Le soleil s'était échappé de la prison des nuages. La tonalité de ses rayons s'était réchauffée. Il transfigurait le paysage en le recouvrant d'un châle doré d'une délicate légèreté. Mais cette vision idyllique ne tranquillisait pas Lola. Pour la bonne raison que le Kangoo des Fareau était devenu une sorte d'ambulance de l'angoisse. (p. 112)


     Dominique Sylvain sait construire un récit et n'écrit ni thriller ni tourne-pages mais ses romans portent sa marque, celle d’une autrice qui suit sa voie personnelle. Elle assure que son prochain roman sera tout autre chose.

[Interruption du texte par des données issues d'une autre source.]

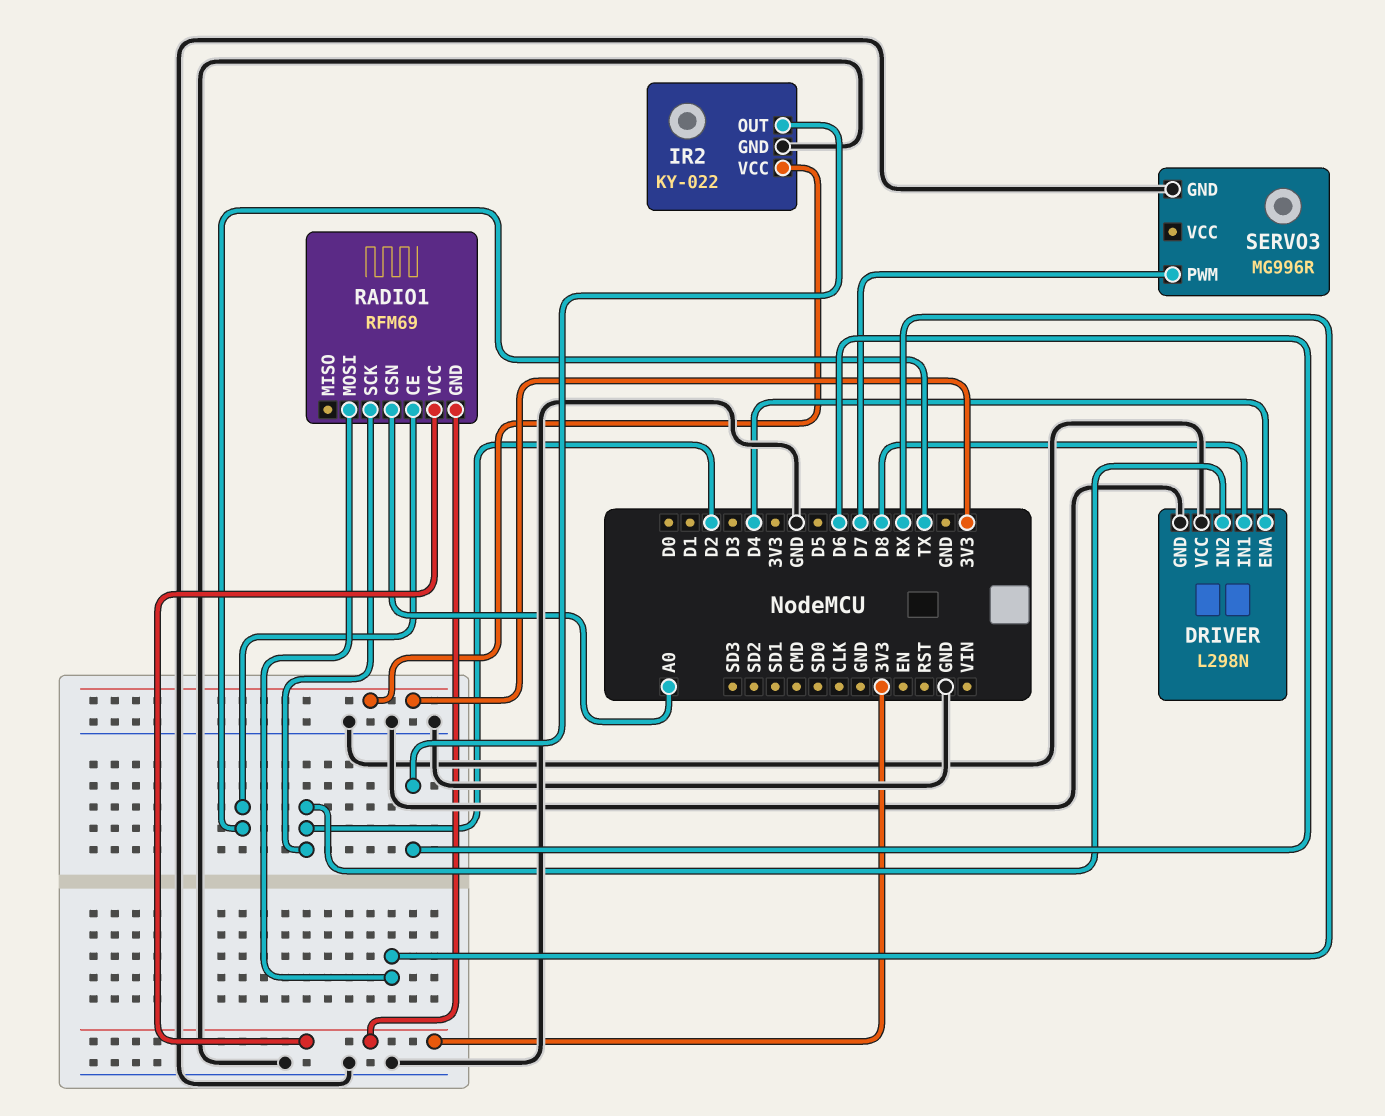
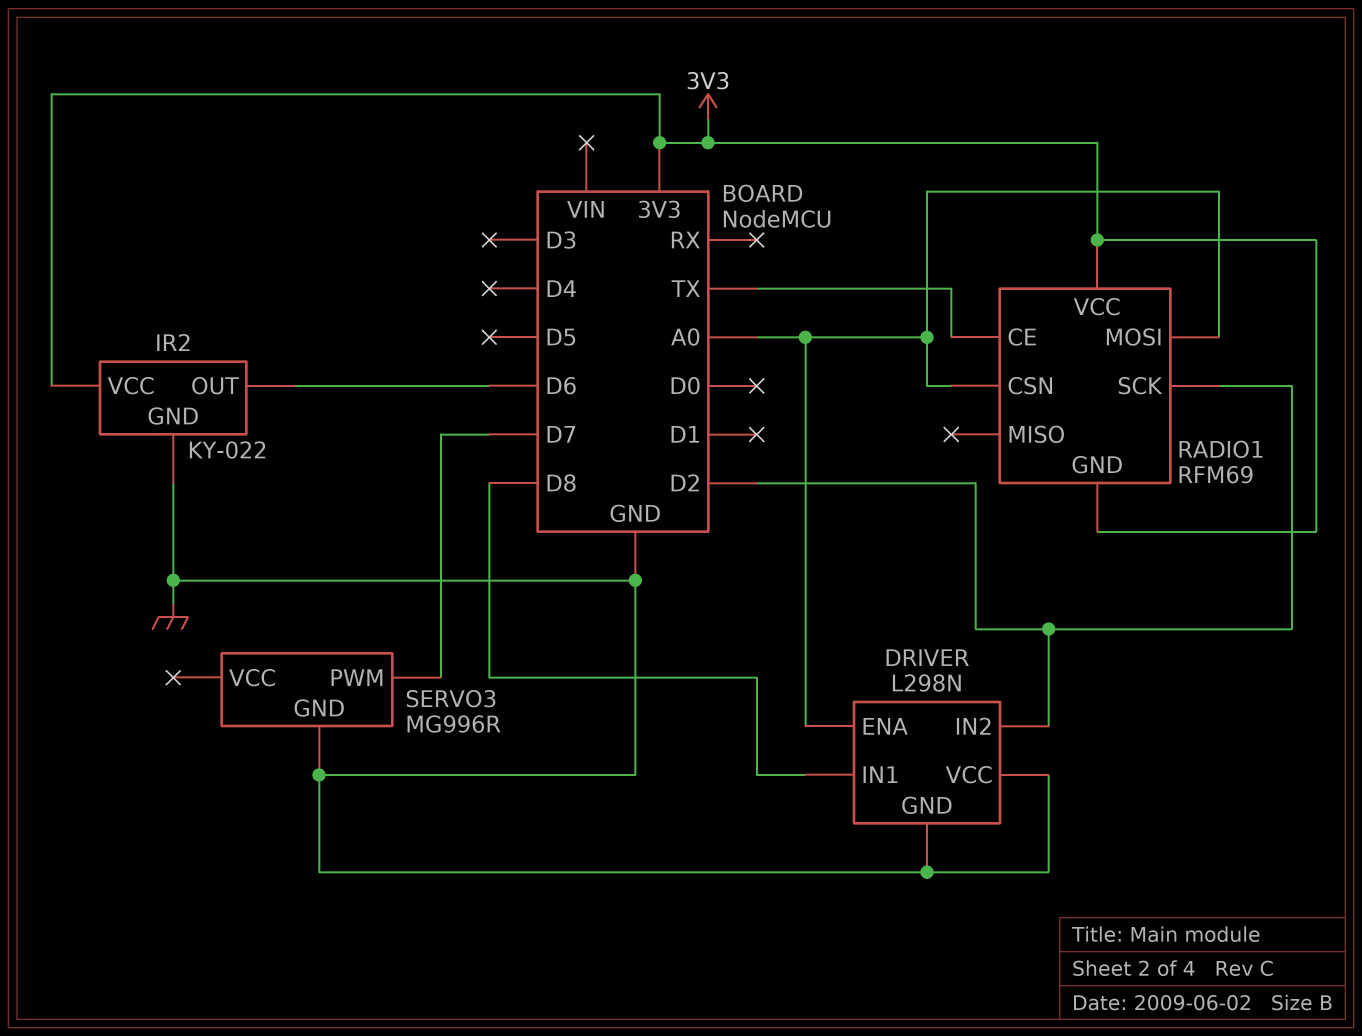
DRIVER pin ENA: D4 -> A0
RADIO1 pin MOSI: RX -> A0

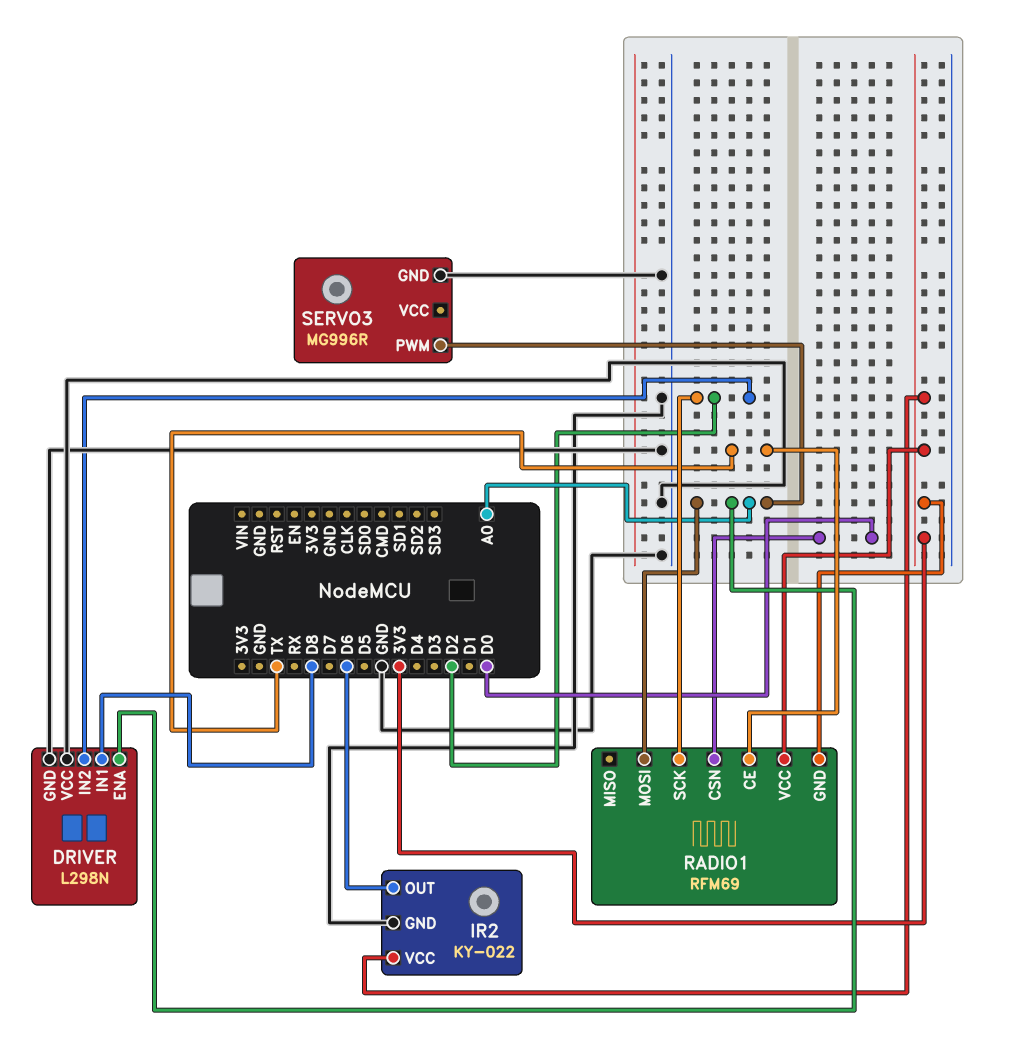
RADIO1 pin CSN: A0 -> D0
SERVO3 pin PWM: D7 -> A0

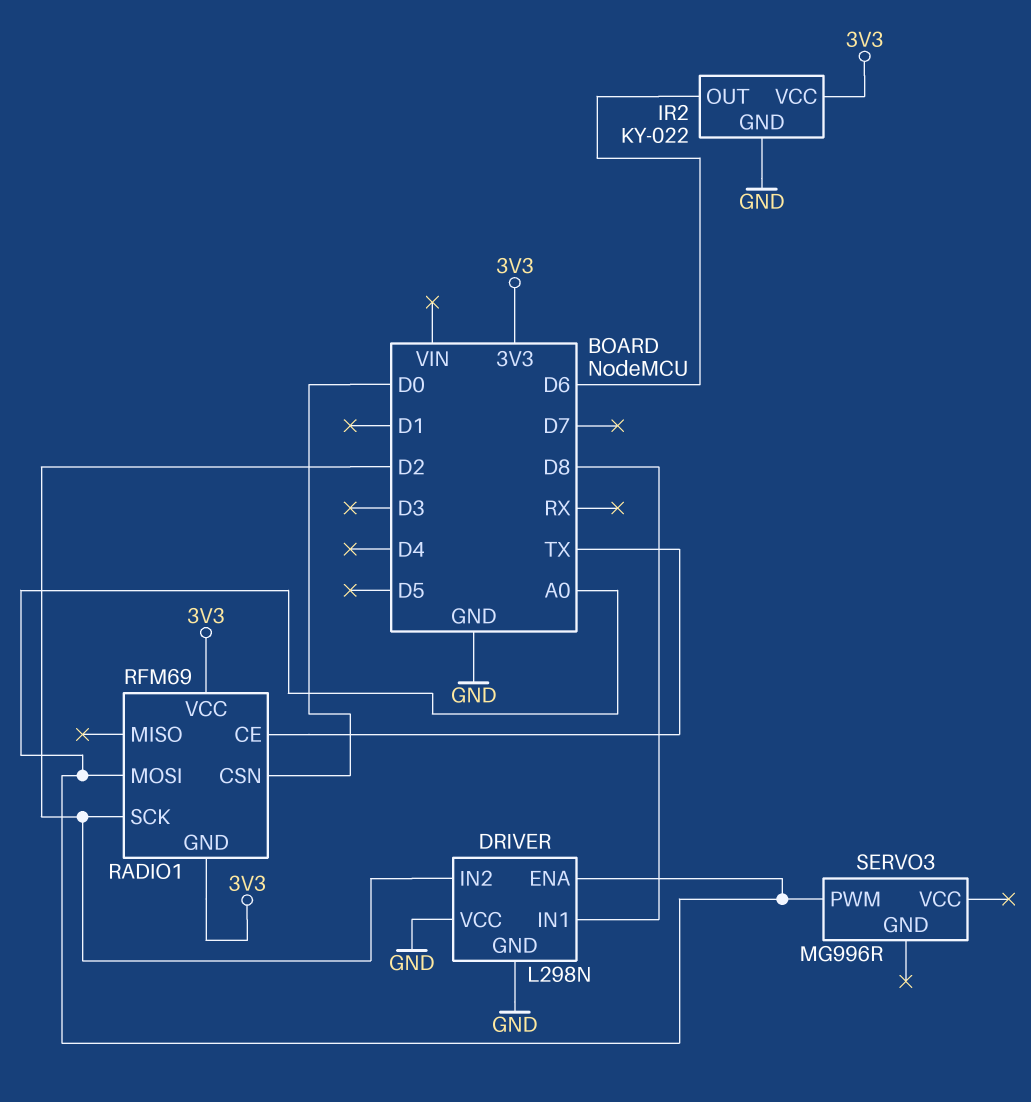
SERVO3 pin GND: GND -> none

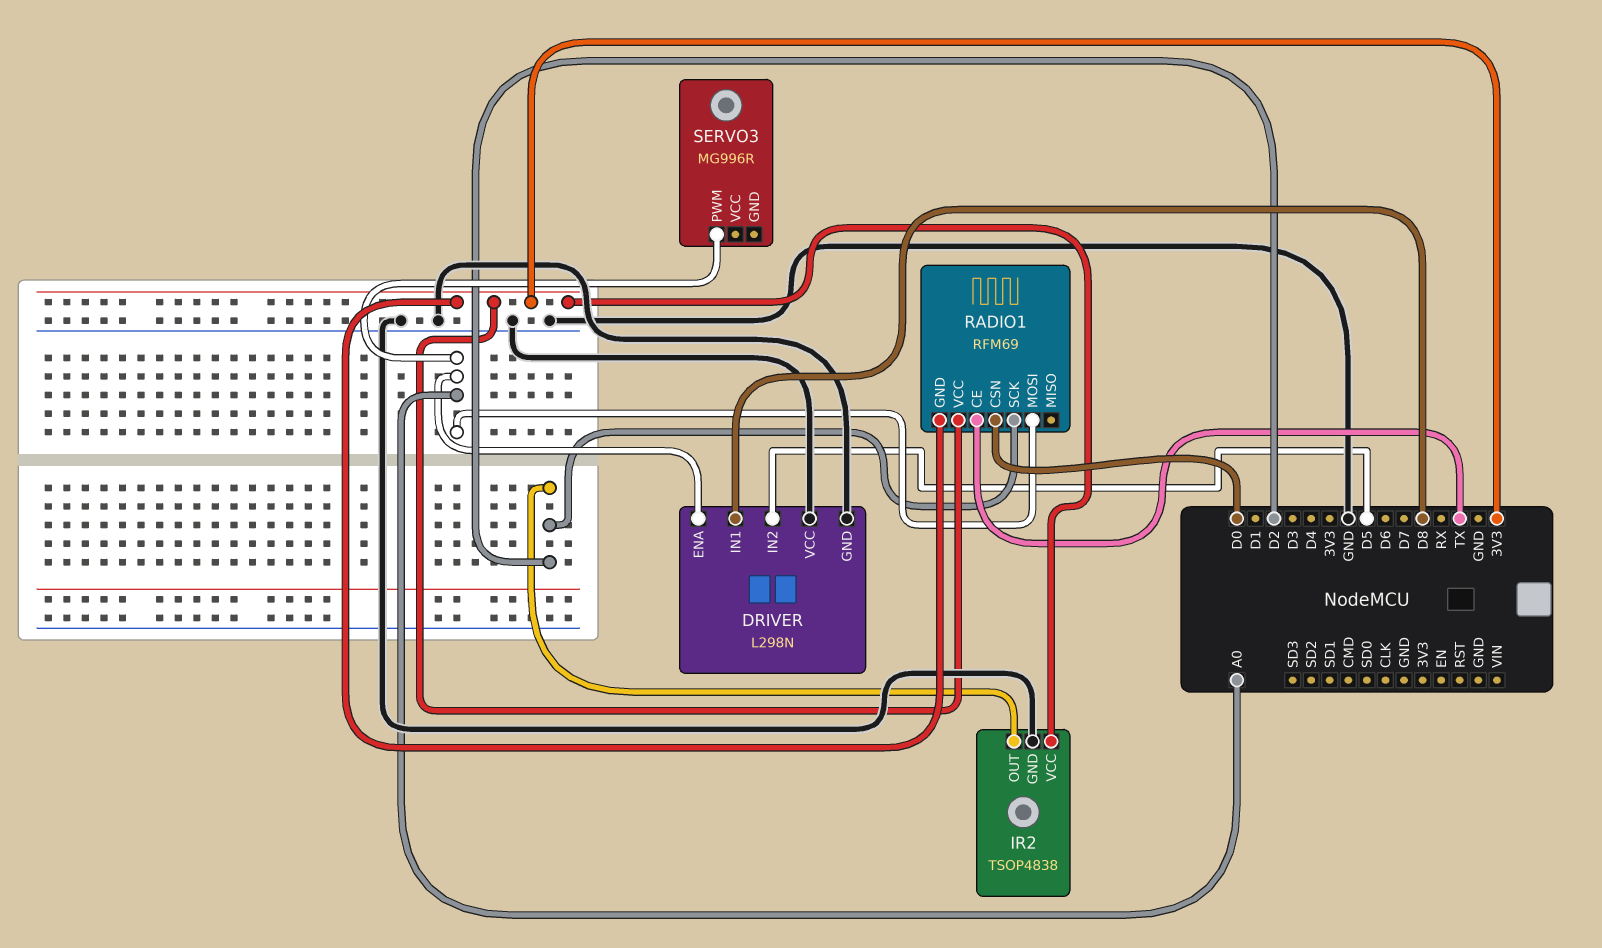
DRIVER pin IN2: D2 -> D5
IR2: KY-022 -> TSOP4838
IR2 pin OUT: D6 -> D2

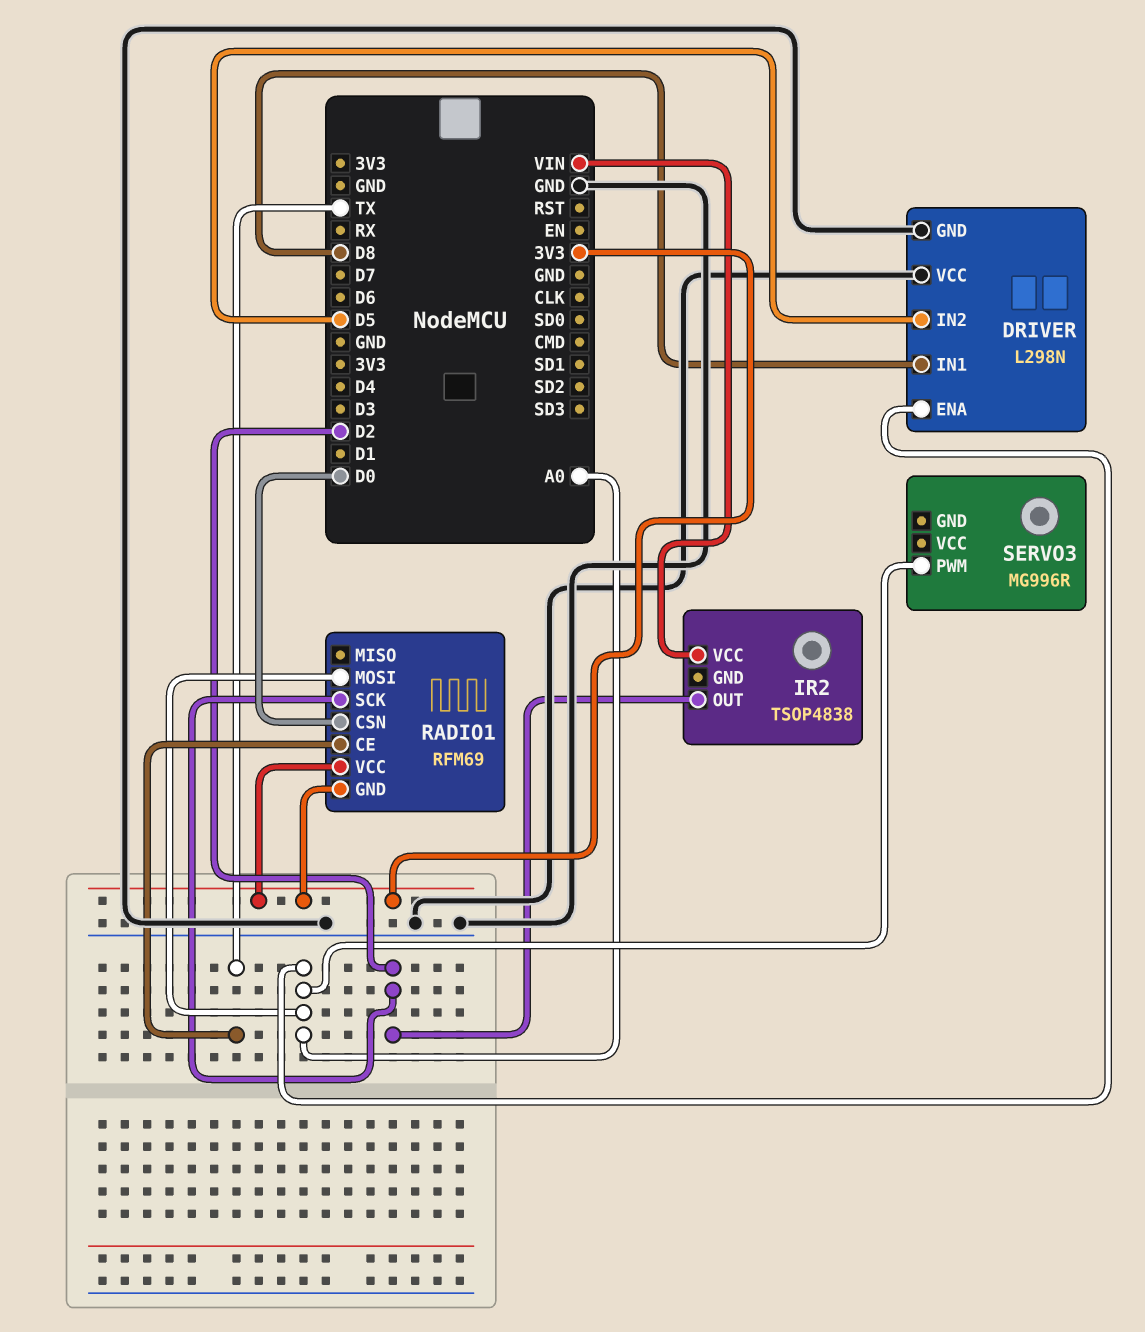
IR2 pin GND: GND -> none
IR2 pin VCC: 3V3 -> VIN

     Cette ultime aventure nous privera de deux héroïnes sympathiques. La masseuse stripteaseuse et ses fautes de français, toujours reprises par la flique qui tue son ennui existentiel en résolvant des puzzles de 10.000 pièces mais plus encore en dénouant des énigmes policières. 

     Nous saurons retrouver Dominique Sylvain "Quoi qu'il en coûte" 😊


Maintenant, vous pouvez préférer le bourgogne. 

Le choix est tout à fait libre.

Sortie en librairie le 17 avril, c'est aujourdhui. Laissez-vous tenter.